Concessionária defende 'coordenação dos aeroportos do Rio'

Em nota, a concessionária RIOgaleão, controlada pela Changi, afirmou que "a coordenação dos aeroportos do Rio de Janeiro e o consequente aumento da conectividade da malha aérea permite que a cidade volte a operar como um dos principais hubs do país".

Para a concessionária, "essa condição possibilita ao Rio de Janeiro explorar e ampliar todo seu potencial turístico e econômico, contribuindo com o desenvolvimento do Brasil."

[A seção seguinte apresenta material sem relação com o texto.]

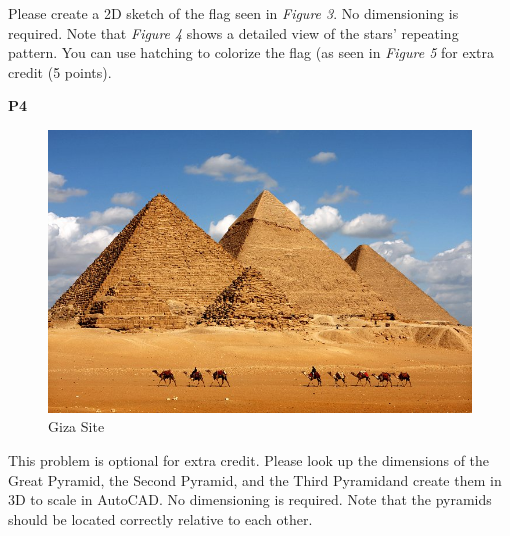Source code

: \documentclass{article}
\begin{document}
\vspace{6mm} \noindent Please create a 2D sketch of the flag seen in \textit{Figure 3}. No dimensioning is required. Note that \textit{Figure 4} shows a detailed view of the stars’ repeating pattern. You can use hatching to colorize the flag (as seen in \textit{Figure 5} for extra credit (5 points).

\textbf{P4}
\begin{figure}[H]
  \centering
  \includegraphics[width=.725\linewidth]{images/4.jpg}  
  \caption{Giza Site}
  \label{fig:6}
\end{figure}
\noindent This problem is optional for extra credit. Please look up the dimensions of the Great Pyramid, the Second Pyramid, and the Third Pyramidand create them in 3D to scale in AutoCAD. No dimensioning is required. Note that the pyramids should be located correctly relative to each other.
\end{document}
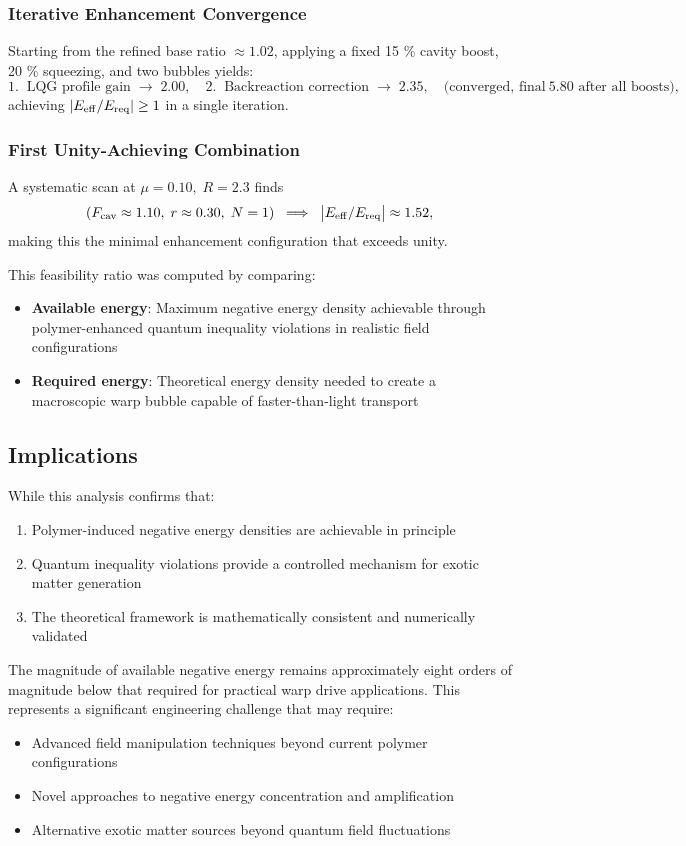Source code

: \documentclass[11pt]{article}
\begin{document}
\subsubsection*{Iterative Enhancement Convergence}
Starting from the refined base ratio \(\approx1.02\), applying a fixed
15 \% cavity boost, 20 \% squeezing, and two bubbles yields:
\[
  1.\;\; \text{LQG profile gain} \;\rightarrow\; 2.00,\quad
  2.\;\; \text{Backreaction correction} \;\rightarrow\; 2.35,
  \quad \text{(converged, final}~5.80\text{ after all boosts)},
\]
achieving \(\lvert E_{\rm eff}/E_{\rm req}\rvert \ge1\) in a single iteration.

\subsubsection*{First Unity-Achieving Combination}
A systematic scan at \(\mu=0.10,\;R=2.3\) finds
\[
  (F_{\rm cav}\approx1.10,\;r\approx0.30,\;N=1) 
  \;\implies\; \bigl|E_{\rm eff}/E_{\rm req}\bigr|\approx1.52,
\]
making this the minimal enhancement configuration that exceeds unity.

This feasibility ratio was computed by comparing:
\begin{itemize}
\item \textbf{Available energy}: Maximum negative energy density achievable through polymer-enhanced quantum inequality violations in realistic field configurations
\item \textbf{Required energy}: Theoretical energy density needed to create a macroscopic warp bubble capable of faster-than-light transport
\end{itemize}

\subsection{Implications}
While this analysis confirms that:
\begin{enumerate}
\item Polymer-induced negative energy densities are achievable in principle
\item Quantum inequality violations provide a controlled mechanism for exotic matter generation
\item The theoretical framework is mathematically consistent and numerically validated
\end{enumerate}

The magnitude of available negative energy remains approximately eight orders of magnitude below that required for practical warp drive applications. This represents a significant engineering challenge that may require:
\begin{itemize}
\item Advanced field manipulation techniques beyond current polymer configurations
\item Novel approaches to negative energy concentration and amplification
\item Alternative exotic matter sources beyond quantum field fluctuations
\end{itemize}
\end{document}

Para especialista, Galeão precisa de outras soluções

Para Cláudio Frischtak, presidente da Inter.B Consultoria, apesar da falta de detalhes sobre como a limitação de voos no Santos Dumont será colocada em prática, janeiro, como mencionado por Paes, é uma data factível do ponto de vista operacional. Seis meses seria o prazo necessário para que companhias aéreas e a própria RIOGaleão, concessionária que opera o terminal, se preparem para um aumento de voos e fluxo de passageiros no aeroporto internacional.

O problema, segundo o consultor, é que apenas limitar o Santos Dumont não resolve o problema estrutural do Galeão. Uma saída definitiva, de longo prazo, passaria por três conjuntos de medidas.

O primeiro é melhorar ao acesso ao aeroporto internacional com transporte público sobre trilhos, preferencialmente, passando pela Ilha do Fundão, onde está o campus da UFRJ.

O segundo conjunto de medidas tem a ver com o aproveitamento imobiliário do entorno. Isso inclui negócios como hotéis e galpões de distribuição para cargas que usem o transporte aéreo, com a ambição de construir um sistema aeroporto-indústria.

Por fim, segundo Frischtak, o ideal é que Galeão e Santos Dumont tenham o mesmo operador. Isso incentivaria a operadora a se engajar em investimentos estruturantes e a calibrar a demanda de cada um dos terminais.

– Na ausência dessas iniciativas estruturais, limitar o Santos Dumont não resolve o problema. Melhora? Certamente – afirmou Frischtak, destacando que um “fôlego” em termos de fluxo de passageiros para o Galeão poderia impulsionar os conjuntos de medidas.